Surprisingly though, many hostels do have some more amenities than hotels can offer too. Some places work with local businesses for the best deals in dining and attractions.
If you’re on a long road trip and love camping, why not choose to stay in someone’s backyard instead of a hotel or expensive campground? Check out Airbnb again and other similar sites for backyard rentals (some already come with tents pitched already).
Volunteer your time and you can travel abroad for free (or cheaply) – some free flights, accommodations and almost everything else for only a small fee. Spend 4 weeks in China for $299, or 1 week in Bali for $250.
Another way to volunteer and travel for free is through WWOOF – an organization of organic farm hosts where you can earn your room and board for a day’s work. This would be a great learning experience and you can stay as little or as long as you want in your choice of 53 different countries.
If you time everything right, you can pretty much travel all over, see different countries and cultures, learn some new things, make new friends and still spend very little of your own money to do it.
8. Travel Rewards Cards
If you rather not use one of the credit cards mentioned earlier to gain travel rewards, there are still reward cards you can earn with.
Such cards as:
Hotel Reward Cards
Places such as Marriott, Motel 6, hotels.com, and other hotel chains offer a “free night’s stay” after a number of bookings made with them. Some as quickly as “stay 2 nights, get 3rd night free”, others as long as 10 bookings before the next one is free.
This would be great if you’re a frequent traveler for your employer, use your personal rewards card to rack up your own savings for your vacation.
Frequent Flyer cards
Again if you travel frequently for work, use your personal frequent flyer card to save for your free flight ticket. Almost every airline has their own card but the top three reward earners are:
- Alaska Airlines – not only can you earn points with them, but with 18 other airlines as well as from 10 different hotels.
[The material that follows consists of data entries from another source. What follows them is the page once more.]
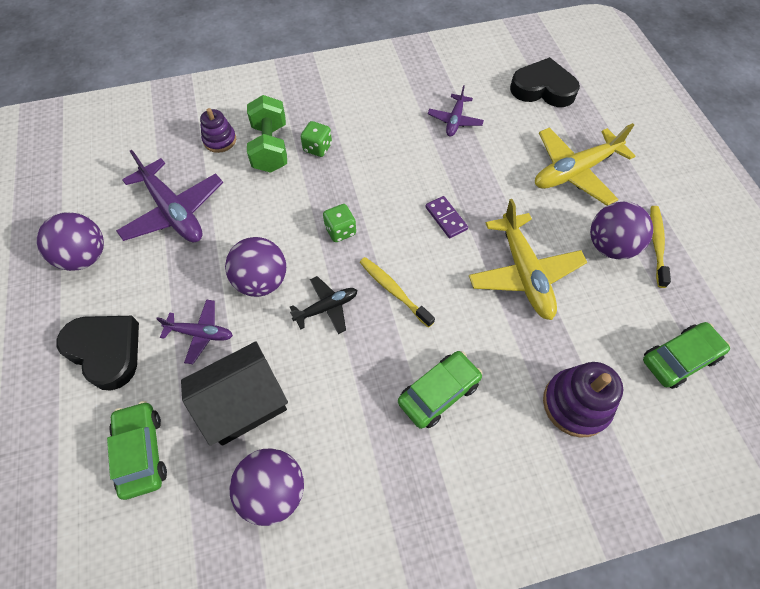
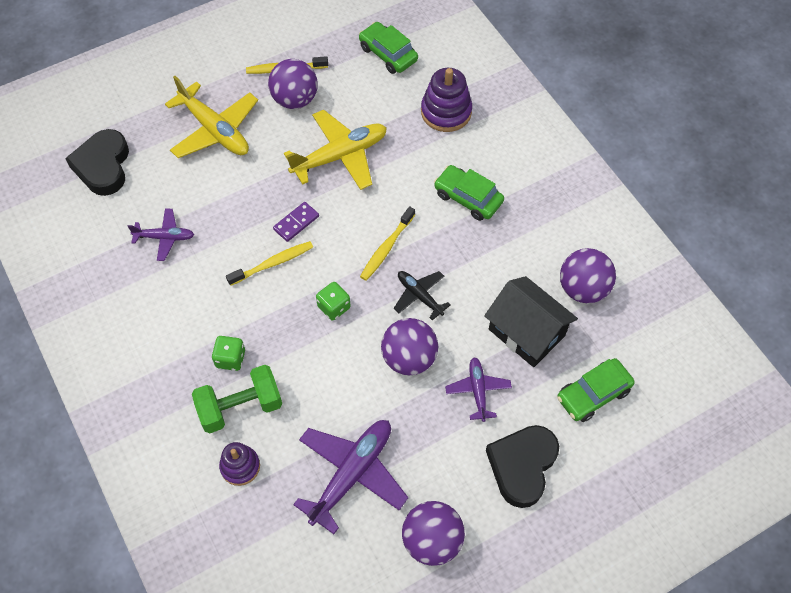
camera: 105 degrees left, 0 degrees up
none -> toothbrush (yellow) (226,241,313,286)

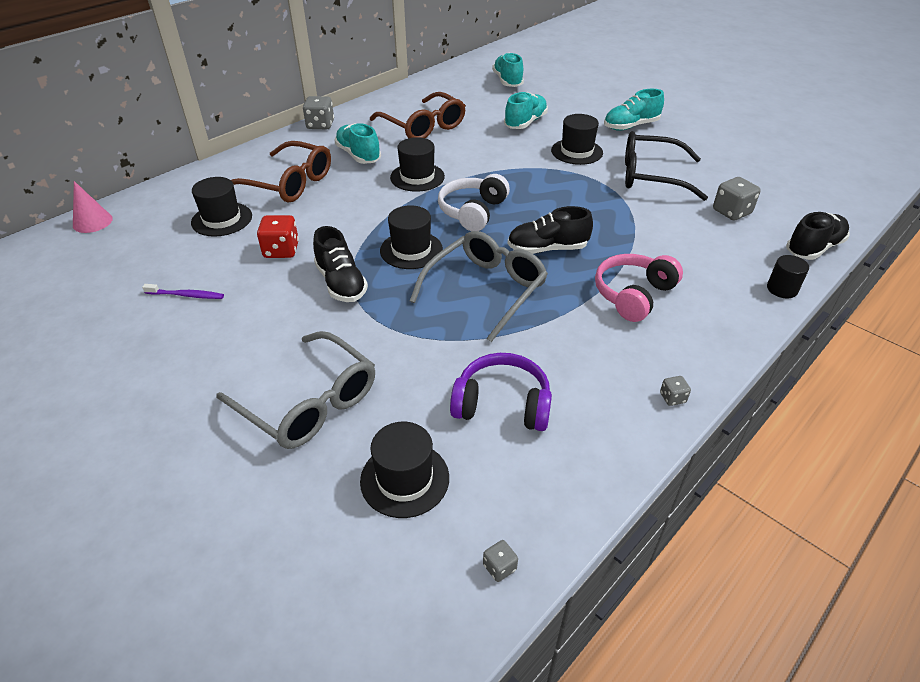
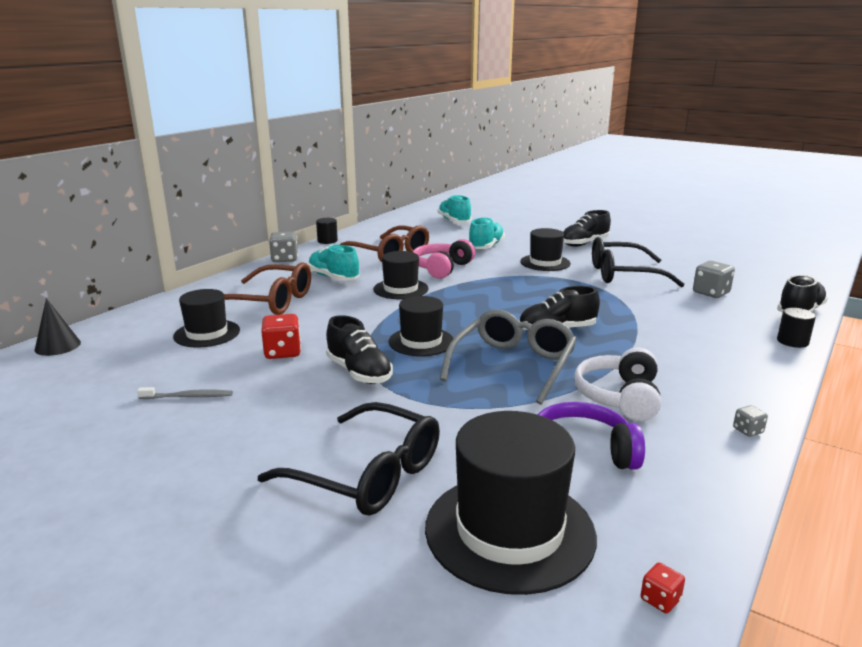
camera: 10 degrees left, 20 degrees down
none -> cylinder (black) (316,218,338,244)
headphones (white) (438,174,510,231) -> headphones (white) (574,347,661,421), moved
headphones (pink) (595,254,683,322) -> headphones (pink) (413,239,475,279), moved
cone (pink) (73,181,113,233) -> cone (black) (35,298,81,356)
toothbrush (purple) (142,284,224,299) -> toothbrush (grey) (137,387,233,399)
glasses (grey) (216,331,375,449) -> glasses (black) (258,402,440,515)
dice (grey) (483,540,518,582) -> dice (red) (641,562,685,613)
shoe (turquoise) (604,89,664,131) -> shoe (black) (563,210,611,247)
hat (black) (360,422,449,518) -> hat (black) (425,411,597,595), x1.63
- Delta Skymiles – This is a great program if you travel often to Atlanta, Detroit, Los Angeles, Minneapolis, Seattle, and New York City. Their points are higher at these designations. If you travel through one of their participating airlines you’ll earn points towards those flights as well.
- JetBlue TrueBlue – This the 3rd top ranking earning card around and is best for those who travel frequently along the east coast as well as to the Caribbean. Not only do they have participating airlines and hotels to earn points at but also from car rental places, Amazon and 1800Flowers.
Get a fuel card to earn free gasoline for those summer road trips. Points can be earned by shopping for groceries, eating out, and online shopping. FuelRewards makes it possible to save up to 5¢ a gallon. Which is pretty good in helping with today’s gas prices.
I know the savings amount I mentioned don’t seem much, but using these different approaches altogether can add up to considerable savings for your trip.
It’s possible to rack up enough savings for an overseas air ticket, extend your layover a while, travel around and stay at hostels or in an Airbnb, or if you earned hotel points, a free night or two at a hotel.
Then catch your connection to your designation and volunteer at several organic farms in several countries a while, then fly back home. All this without putting a large dent on your savings account.
Some of the best memories are from experiences and not from materialistic things. Looking back in time, you will remember that European trip much more than that 60” television and the iPhone X.